*WHAT NEEDS TO BE DONE:*
For the entries below, the expected answer is the line with "<source format=gts>", the line with "1,1,$1+$1,$4,$5*", and every line between them, exactly as written, and nothing more.

*DATA FOR REVIEW:*
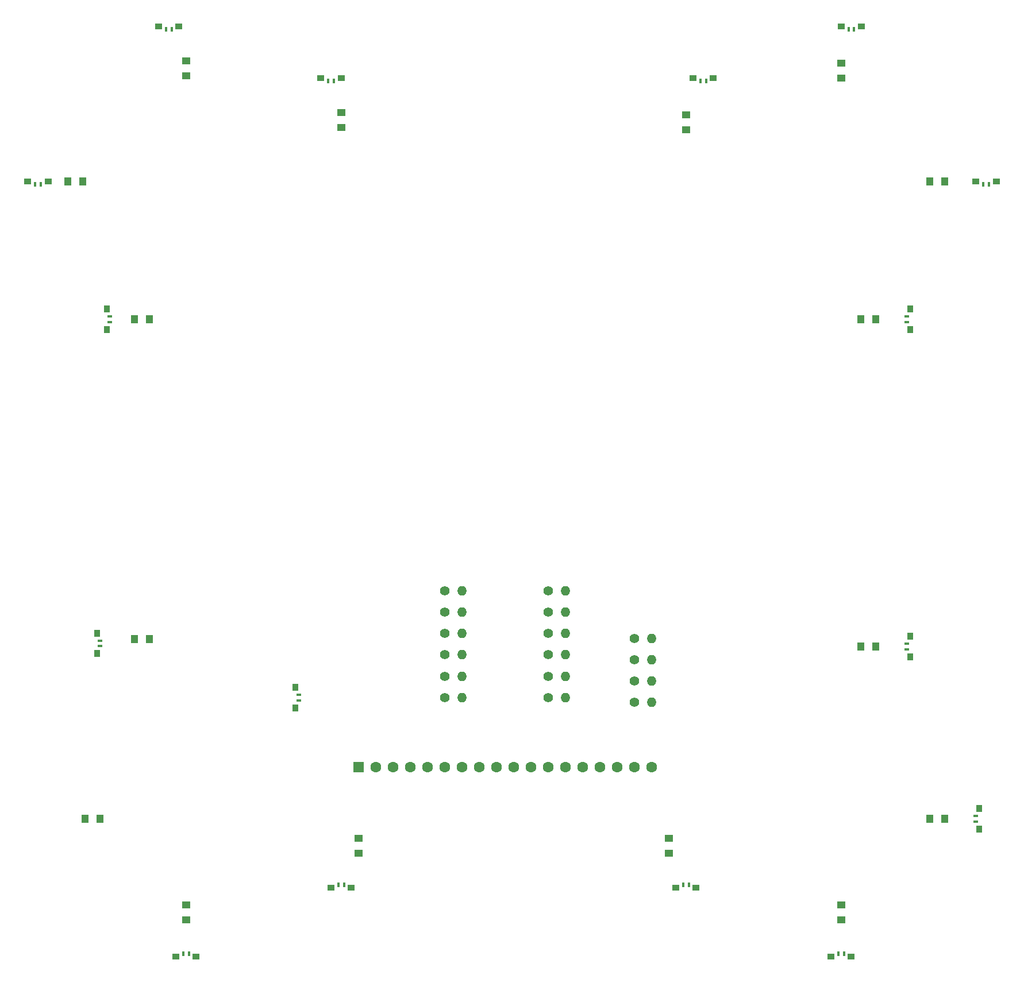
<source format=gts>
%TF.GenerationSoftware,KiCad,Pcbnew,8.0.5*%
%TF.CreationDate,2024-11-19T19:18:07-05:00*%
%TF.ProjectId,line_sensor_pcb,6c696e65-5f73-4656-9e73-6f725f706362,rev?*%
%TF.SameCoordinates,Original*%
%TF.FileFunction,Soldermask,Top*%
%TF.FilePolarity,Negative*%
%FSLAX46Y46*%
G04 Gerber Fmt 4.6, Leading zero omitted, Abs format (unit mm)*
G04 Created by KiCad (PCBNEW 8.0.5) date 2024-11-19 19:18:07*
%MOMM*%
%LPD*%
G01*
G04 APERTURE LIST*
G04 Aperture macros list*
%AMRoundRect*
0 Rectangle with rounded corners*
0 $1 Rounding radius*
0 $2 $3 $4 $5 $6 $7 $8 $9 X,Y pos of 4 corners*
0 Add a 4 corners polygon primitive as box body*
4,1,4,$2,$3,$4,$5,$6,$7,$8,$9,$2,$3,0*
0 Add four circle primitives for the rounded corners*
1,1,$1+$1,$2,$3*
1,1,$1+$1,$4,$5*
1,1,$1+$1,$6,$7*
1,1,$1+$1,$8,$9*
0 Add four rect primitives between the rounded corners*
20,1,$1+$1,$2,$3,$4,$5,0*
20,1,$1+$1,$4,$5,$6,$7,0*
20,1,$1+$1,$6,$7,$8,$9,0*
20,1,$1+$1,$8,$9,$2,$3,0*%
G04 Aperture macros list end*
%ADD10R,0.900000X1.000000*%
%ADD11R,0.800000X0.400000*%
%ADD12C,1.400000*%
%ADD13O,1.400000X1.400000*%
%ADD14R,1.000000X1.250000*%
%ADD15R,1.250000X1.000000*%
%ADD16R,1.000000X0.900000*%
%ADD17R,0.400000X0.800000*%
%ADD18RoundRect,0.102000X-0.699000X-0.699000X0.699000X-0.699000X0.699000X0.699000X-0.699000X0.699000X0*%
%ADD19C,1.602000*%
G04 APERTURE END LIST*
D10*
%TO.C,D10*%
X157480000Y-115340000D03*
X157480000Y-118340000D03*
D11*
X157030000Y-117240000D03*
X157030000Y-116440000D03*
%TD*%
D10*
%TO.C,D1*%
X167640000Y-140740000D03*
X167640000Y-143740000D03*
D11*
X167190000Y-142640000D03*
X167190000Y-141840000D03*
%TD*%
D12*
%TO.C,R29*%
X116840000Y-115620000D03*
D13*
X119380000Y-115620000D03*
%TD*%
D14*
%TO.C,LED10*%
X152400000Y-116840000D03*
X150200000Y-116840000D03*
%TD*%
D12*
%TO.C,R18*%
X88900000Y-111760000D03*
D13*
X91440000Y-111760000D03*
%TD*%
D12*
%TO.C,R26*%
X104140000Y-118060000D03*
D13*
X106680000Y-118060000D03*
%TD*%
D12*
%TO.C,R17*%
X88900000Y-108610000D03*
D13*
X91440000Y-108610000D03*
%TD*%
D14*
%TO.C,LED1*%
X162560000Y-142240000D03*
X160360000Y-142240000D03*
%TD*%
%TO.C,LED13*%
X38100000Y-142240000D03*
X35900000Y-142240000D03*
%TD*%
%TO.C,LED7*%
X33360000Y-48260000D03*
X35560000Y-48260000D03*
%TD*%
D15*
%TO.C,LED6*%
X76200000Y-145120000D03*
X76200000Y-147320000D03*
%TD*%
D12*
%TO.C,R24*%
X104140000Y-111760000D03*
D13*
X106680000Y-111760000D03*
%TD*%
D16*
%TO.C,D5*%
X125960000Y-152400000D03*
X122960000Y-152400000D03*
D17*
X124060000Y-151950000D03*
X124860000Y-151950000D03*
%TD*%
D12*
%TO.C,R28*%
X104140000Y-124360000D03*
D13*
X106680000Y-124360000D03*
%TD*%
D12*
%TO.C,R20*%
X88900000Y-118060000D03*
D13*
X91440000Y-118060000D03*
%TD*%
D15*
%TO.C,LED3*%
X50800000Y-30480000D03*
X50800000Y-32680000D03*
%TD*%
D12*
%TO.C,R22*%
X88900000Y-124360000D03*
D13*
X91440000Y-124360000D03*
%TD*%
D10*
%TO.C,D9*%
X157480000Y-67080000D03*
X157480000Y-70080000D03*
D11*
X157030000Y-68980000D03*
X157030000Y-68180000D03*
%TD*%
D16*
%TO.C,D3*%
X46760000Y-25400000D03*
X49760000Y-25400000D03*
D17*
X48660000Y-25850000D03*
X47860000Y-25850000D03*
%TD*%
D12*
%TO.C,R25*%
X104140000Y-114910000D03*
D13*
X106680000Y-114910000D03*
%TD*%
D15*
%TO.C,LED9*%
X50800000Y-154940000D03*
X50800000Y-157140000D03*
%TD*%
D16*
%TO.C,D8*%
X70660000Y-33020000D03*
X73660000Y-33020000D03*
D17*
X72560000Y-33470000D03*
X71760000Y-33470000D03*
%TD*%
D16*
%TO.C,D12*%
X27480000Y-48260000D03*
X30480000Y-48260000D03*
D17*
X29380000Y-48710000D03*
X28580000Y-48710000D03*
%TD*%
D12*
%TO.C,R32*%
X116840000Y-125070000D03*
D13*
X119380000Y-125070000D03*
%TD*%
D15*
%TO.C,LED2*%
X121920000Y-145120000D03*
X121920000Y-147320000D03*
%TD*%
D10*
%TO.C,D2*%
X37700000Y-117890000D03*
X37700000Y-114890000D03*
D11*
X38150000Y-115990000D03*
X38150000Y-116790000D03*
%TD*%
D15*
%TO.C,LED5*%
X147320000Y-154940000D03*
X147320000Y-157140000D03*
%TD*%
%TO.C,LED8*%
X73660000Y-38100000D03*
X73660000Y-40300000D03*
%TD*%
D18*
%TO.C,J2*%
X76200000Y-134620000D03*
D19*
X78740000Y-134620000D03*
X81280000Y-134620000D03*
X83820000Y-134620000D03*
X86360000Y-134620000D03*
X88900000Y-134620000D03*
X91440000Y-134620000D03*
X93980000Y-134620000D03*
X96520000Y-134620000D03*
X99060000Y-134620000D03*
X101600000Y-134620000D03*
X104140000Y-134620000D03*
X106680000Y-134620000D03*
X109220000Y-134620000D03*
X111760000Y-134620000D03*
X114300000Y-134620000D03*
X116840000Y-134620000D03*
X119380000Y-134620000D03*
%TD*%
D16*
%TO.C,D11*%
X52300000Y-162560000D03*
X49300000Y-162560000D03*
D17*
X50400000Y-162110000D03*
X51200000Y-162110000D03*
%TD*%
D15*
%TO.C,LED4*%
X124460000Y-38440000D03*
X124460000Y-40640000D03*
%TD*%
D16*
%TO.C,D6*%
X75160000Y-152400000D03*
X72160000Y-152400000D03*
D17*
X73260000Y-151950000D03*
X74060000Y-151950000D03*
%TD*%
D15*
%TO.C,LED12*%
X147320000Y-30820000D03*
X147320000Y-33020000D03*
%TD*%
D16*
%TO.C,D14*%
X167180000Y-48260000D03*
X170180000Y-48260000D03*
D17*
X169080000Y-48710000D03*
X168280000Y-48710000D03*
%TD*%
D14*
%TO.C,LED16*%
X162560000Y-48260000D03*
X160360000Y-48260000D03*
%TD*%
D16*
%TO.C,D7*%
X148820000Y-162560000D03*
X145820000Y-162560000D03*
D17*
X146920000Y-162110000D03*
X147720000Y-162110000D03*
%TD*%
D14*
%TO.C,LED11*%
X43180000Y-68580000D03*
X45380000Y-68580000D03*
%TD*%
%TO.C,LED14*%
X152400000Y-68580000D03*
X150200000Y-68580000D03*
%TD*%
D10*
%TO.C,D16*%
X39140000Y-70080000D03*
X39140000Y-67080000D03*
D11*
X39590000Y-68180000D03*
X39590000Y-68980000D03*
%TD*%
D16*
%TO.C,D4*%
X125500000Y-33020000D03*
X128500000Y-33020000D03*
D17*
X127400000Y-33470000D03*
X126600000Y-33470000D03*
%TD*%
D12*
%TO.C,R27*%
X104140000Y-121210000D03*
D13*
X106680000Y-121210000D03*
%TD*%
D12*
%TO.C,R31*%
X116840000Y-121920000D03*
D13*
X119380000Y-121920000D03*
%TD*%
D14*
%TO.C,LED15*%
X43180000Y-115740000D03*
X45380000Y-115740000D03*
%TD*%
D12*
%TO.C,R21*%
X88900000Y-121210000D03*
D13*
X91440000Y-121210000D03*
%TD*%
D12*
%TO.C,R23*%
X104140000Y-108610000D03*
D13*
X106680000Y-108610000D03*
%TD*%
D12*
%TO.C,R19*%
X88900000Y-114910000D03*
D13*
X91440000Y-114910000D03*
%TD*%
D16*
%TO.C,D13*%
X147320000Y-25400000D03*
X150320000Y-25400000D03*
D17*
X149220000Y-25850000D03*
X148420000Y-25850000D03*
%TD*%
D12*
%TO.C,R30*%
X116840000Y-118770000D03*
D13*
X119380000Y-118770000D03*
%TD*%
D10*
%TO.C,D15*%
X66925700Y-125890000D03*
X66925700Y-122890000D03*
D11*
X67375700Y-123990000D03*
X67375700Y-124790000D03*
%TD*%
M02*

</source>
--
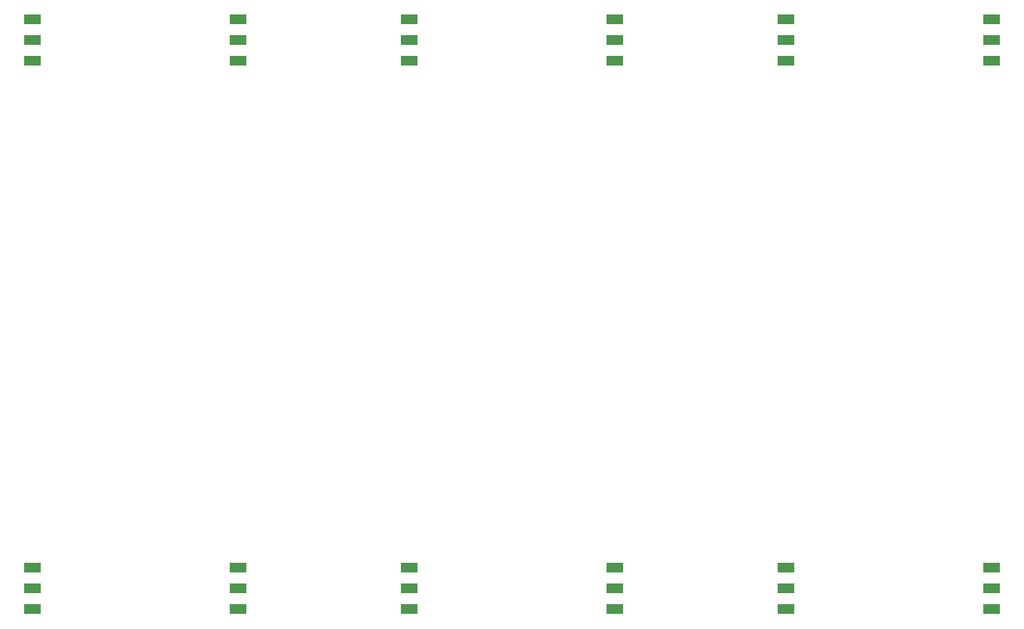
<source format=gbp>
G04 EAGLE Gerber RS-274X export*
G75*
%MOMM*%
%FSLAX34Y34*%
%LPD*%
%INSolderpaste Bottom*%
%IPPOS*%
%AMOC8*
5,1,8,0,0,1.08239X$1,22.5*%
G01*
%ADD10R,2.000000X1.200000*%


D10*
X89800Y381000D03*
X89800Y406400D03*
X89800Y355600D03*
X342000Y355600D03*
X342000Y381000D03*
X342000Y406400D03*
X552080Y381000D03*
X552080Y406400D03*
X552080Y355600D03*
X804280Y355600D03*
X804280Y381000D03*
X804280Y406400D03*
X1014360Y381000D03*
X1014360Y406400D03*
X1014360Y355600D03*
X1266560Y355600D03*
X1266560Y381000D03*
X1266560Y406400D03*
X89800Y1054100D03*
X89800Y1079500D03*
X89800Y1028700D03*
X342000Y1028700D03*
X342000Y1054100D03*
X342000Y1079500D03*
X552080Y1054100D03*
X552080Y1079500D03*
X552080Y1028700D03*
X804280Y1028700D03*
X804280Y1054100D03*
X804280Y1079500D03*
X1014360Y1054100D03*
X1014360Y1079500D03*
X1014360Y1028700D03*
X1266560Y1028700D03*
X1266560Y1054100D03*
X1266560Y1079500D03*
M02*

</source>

*OUTPUT OF THE TASK:*
<source format=gts>
%TF.GenerationSoftware,KiCad,Pcbnew,8.0.5*%
%TF.CreationDate,2024-11-19T19:18:07-05:00*%
%TF.ProjectId,line_sensor_pcb,6c696e65-5f73-4656-9e73-6f725f706362,rev?*%
%TF.SameCoordinates,Original*%
%TF.FileFunction,Soldermask,Top*%
%TF.FilePolarity,Negative*%
%FSLAX46Y46*%
G04 Gerber Fmt 4.6, Leading zero omitted, Abs format (unit mm)*
G04 Created by KiCad (PCBNEW 8.0.5) date 2024-11-19 19:18:07*
%MOMM*%
%LPD*%
G01*
G04 APERTURE LIST*
G04 Aperture macros list*
%AMRoundRect*
0 Rectangle with rounded corners*
0 $1 Rounding radius*
0 $2 $3 $4 $5 $6 $7 $8 $9 X,Y pos of 4 corners*
0 Add a 4 corners polygon primitive as box body*
4,1,4,$2,$3,$4,$5,$6,$7,$8,$9,$2,$3,0*
0 Add four circle primitives for the rounded corners*
1,1,$1+$1,$2,$3*
1,1,$1+$1,$4,$5*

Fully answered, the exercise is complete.